В ведьминой, гнило-стерневой окружности остались трое: председатель, оперуполномоченный участковый Гусякин, которому что-то жестко влила в ухо комиссионная «девятка», и агроном Орлова с ребенком на руках.
– Твоя взяла, Гусякин, – тускло, с отдышкой сказал Прохоров, – верти дыру для ромба. Тут дело на врага народа тянет.
– Где твой агрегат, Прохоров? – почти мирно задал итоговый вопрос оперуполномоченный, вполне согласный с точкой зрения председателя.
– Аппетит у тебя, Гусякин, зверский: чтоб председателя схарчить, да еще и с агрегатом. Не подавись.
– Ты мою глотку не знаешь, Никита, – с вкрадчивой лаской оценил свою глотательную возможность опер. – Так где агрегат?
– Экий ты настырный, Гусь, – чугунно усмехнулся Прохоров, – далеко он, не достать вам с агрономшей, хоть кипятком ссыте.
– Ну, пошли, – катнул крутые желваки по скулам Гусякин.
– Товарищ Гусякин! – отчаянно подала голос Орлова. Упала она на колени и, шаря по земле одной рукой, удерживая второй сына, потрясенно обнаружила, – посмотрите сюда, здесь же…
Но не успела она поделиться вызревшим своим открытием прохоровского несметного урожая, ибо заорал, задергался Прохоров в черной классовой ненависти:
– Что, сука, сексотка, успокоилась, довольная теперь?! Все вынюхивала, высматривала АУП! Верно упреждал Мирон: нельзя было тебя на выстрел к делу подпускать, ты всегда против безотвалки ощеривалась…

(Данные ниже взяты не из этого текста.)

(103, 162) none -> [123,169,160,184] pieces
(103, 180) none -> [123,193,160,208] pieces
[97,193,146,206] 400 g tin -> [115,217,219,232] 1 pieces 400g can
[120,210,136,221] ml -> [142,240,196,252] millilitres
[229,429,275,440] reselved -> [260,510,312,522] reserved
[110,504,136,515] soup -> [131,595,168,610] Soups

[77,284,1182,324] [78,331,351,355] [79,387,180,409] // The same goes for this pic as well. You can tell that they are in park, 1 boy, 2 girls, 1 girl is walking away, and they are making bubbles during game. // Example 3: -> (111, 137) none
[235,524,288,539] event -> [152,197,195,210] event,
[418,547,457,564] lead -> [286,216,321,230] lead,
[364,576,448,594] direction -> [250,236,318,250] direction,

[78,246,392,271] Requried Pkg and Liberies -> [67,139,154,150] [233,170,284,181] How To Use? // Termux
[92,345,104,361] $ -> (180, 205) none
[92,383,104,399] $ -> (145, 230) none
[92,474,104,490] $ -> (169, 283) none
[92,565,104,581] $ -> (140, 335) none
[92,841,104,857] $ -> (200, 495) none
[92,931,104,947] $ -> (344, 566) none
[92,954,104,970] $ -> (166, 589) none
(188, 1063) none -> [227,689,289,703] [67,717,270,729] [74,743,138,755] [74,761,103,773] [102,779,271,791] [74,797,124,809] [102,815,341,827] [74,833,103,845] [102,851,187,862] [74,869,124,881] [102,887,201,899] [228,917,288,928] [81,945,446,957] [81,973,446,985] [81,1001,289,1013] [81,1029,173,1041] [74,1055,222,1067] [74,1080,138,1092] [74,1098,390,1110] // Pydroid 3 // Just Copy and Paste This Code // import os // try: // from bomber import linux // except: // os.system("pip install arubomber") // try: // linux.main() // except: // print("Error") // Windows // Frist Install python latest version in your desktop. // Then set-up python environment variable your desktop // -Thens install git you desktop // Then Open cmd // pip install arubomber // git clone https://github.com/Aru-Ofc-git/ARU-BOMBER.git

– Закрой хлебало, вражина, – с расстановкой наехал Гусякин. И, обходя онемевшую в ужасе Орлову, потянул к выходу из круга, дернув за собой председателя:
– Руки назад, не оглядываться. Пшел.
Над ними, чуть поодаль, на вековой белолистке издал короткий горловой скрип матерый воронюга с дырою в веерном хвосте. Только тогда взвихрилась с вершин в воздух несметная воронья стая. Размахнувшись в полнеба, потянула к горизонту, застилая чернотой бездонно-синюю высь.
Из нее, удаляясь, стал падать залихватски-блатной стих, строки коего по слогам отрубал трескучий евнуховский голос, наждаком дерущий по спинам, – будто испускала его не глотка, а картечью меченная, в мезозое оформившаяся гузка под щербатым, без двух перьев, хвостом:
С лету, цепко ухватив стих овчарочьим ухом, гыгыкнул в сторону председателя Гусякин, нимало не заботясь потусторонней дичью испускания гулаговского фольклорного блатняка с неба:
– Про тебя, Никита, в самый чмок, в десятку вмазали: срок к тебе приперся – под завязку.
Не ответил Прохоров. Кто вмазал?! Воронюга?!
Цепенела председательская спина, на коей дыбилась в зверином ужасе остаточная с неолита шерсть.